Oggi | 16 febbraio 2021 19:54

Un advisor per decidere il futuro di FidiToscana

La Regione Toscana cerca un advisor per analizzare e valutare il piano strategico 2020-2024 approvato nei mesi scorsi da FidiToscana, che prevede di trasformare la finanziaria regionale in società inhouse e di concentrarsi - accanto al tradizionale business delle garanzie e alla gestione di fondi pubblici (come quelli sul microcredito) - sull'intermediazione finanziaria e sul supporto tecnico alla programmazione regionale. In sostanza, FidiToscana finirebbe per gestire l'ingegneria finanziaria della Regione e gli eventuali fondi affidatele dall'ente regionale per entrare nel capitale delle aziende o per sottoscrivere bond societari.

Questo nuovo ruolo di FidiToscana, che prevede il riacquisto da parte della Regione (ha il 49,41%) delle quote oggi in mano alle banche (Mps 27,46%, Banca Intesa 9,97%, Bnl 3,91%, Banco Bpm 1,77%, Credit Agricole 1,73% e Bcc-Federazione Toscana 1,47%), sarà valutato appunto da un advisor selezionato attraverso un bando: il termine per manifestare l'interesse è scaduto oggi, 16 febbraio. La base di gara è 213.900 euro.

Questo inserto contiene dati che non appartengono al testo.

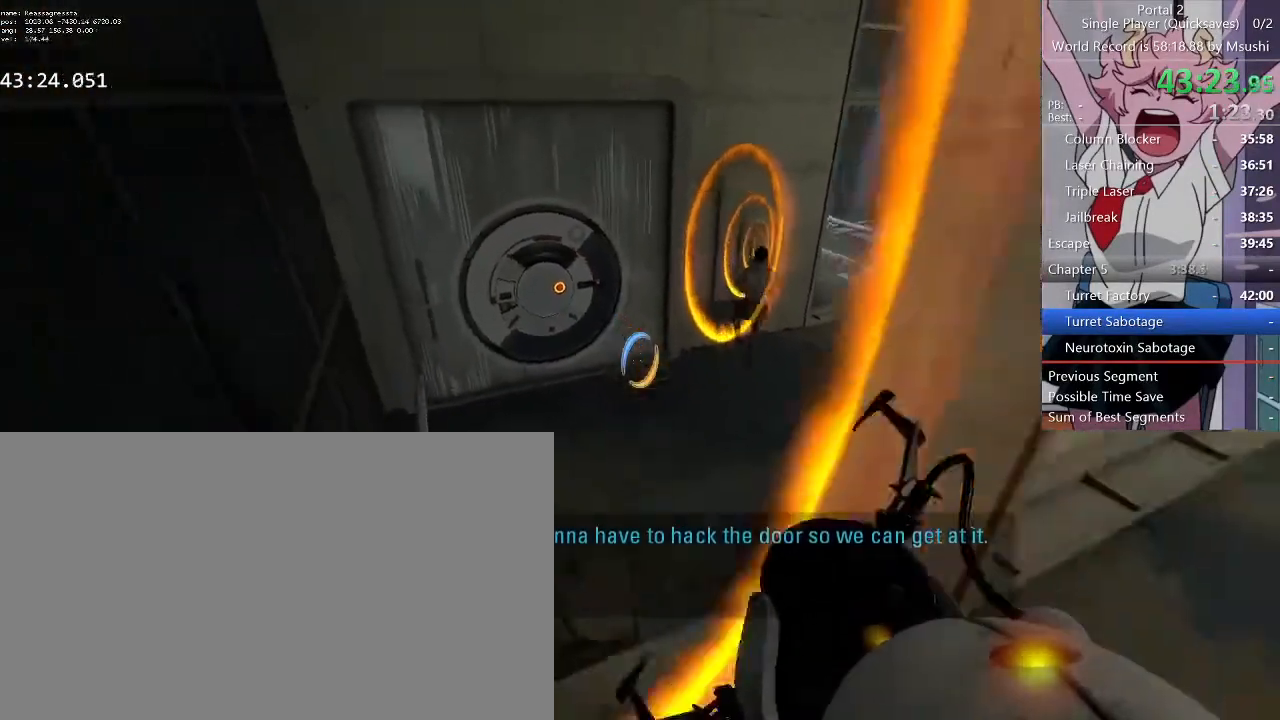
Gameplay with keyboard and mouse; each line is a JSON object with the keys and mouse buttons held at the frame after it. "events" lists presses ("down") and releases ("up") of "1", "2", "3", "4", "5", "a", "alt", "c", "ctrl", "d", "e", "f", "q", "r", "s", "shift", "space", "tab", "v", "w", "x", "z", "mouse_left", "mouse_middle", "mouse_right", "mouse_wheel_up" and "mouse_wheel_down" between this image and that frame as [ms after this image, input, new state], when the widget could be followed in between. "mouse_left", "mouse_middle", "mouse_right", "mouse_wheel_up", "mouse_wheel_down" = the "left", "middle", "right", "wheel_up", "wheel_down" buttons of the "mouse" list. No other keys are recorded. Mouse movement is not recorded.
{"keys": [], "mouse": []}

L'advisor dovrà fare una due diligence patrimoniale e economica considerando gli impatti derivanti dalla pandemia e aggiornare la valutazione di FidiToscana (che prima del Covid era stata stimata 53 milioni di euro). Per riacquistare le quote in mano alle banche, nella migliore delle ipotesi, serviranno circa 20 milioni di euro: una strada in salita per la Regione.

Nel frattempo FidiToscana, guidata dal presidente Lorenzo Petretto (scade a marzo e non è più rinnovabile) e dal direttore Italo Romano, si appresta a chiudere il bilancio 2020 in utile come fatto nel 2019, anno che ha segnato il ritorno in nero dopo la stagione delle grandi perdite.